Schools get $500K grant for infant, toddler care program

Teacher Jayne Jones writes on the whiteboard in the new 3- to 5-year-old classroom in the Early Education Center in 2022. A Lilly Endowment grant is helping the schools provide care to younger children at the center.

A $500,000 grant to Brown County schools announced Tuesday will enable the district to expand its services to provide child care and early education for infants and toddlers. High school students will benefit, too, as the program will provide dual credit to those enrolled in BCS’s early childhood education (ECE) program.

“This will be the first time that this county has ever had a licensed child care center for kids of that age,” Deborah Harman, director of student support services at BCS, said after reporting to the school board that the district has received a half-million-dollar grant from Indianapolis-based Lilly Endowment Inc.’s Early Years Initiative to support the program.

“This is a grant that’s about expanding early care and education for infants and toddlers,” Harman said. “… Right now we only have a preschool class and an older toddler class,” she said, “so this will allow us to have 10 more toddler seats … and eight infant seats, so we’ll basically be able to have birth-to-5,” she said of the age range the district will be able to serve at the Early Education Center in Nashville.

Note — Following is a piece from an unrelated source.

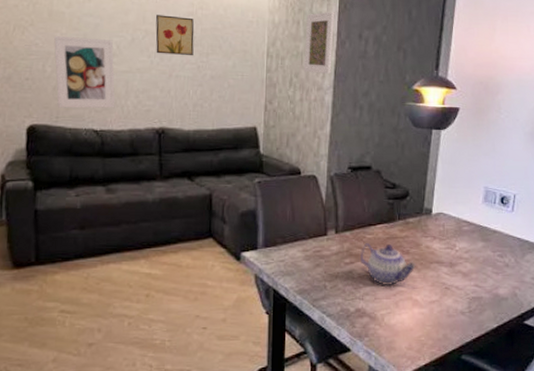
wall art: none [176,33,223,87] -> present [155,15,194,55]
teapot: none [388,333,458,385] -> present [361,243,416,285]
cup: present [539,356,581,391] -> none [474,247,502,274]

She said the program will be open to anyone in the community and the cost of care is estimated to be $27 per day per child.

The new program will be in addition to preschool programs already offered to support older children at BCS, Harman said.

According to the school district, space in the Early Education Center, 235 School House Lane, will be reconfigured to add an infant room, a second toddler room, a laundry area, health room, and a family education area.

“The facility will be the first of its kind in Brown County and unique within the Indiana Uplands Region with its connection to dual-credit coursework for high school students,” BCS said in a press release announcing the grant. The region includes Brown, Crawford, Daviess, Dubois, Greene, Lawrence, Martin, Monroe, Orange, Owen and Washington counties.

“We believe that Brown County High School’s ECE Program located at our Early Education Center creates a much-needed area pipeline by graduating credentialed early educators ready for hire within our community and throughout the Indiana Uplands Region,” according to BCS.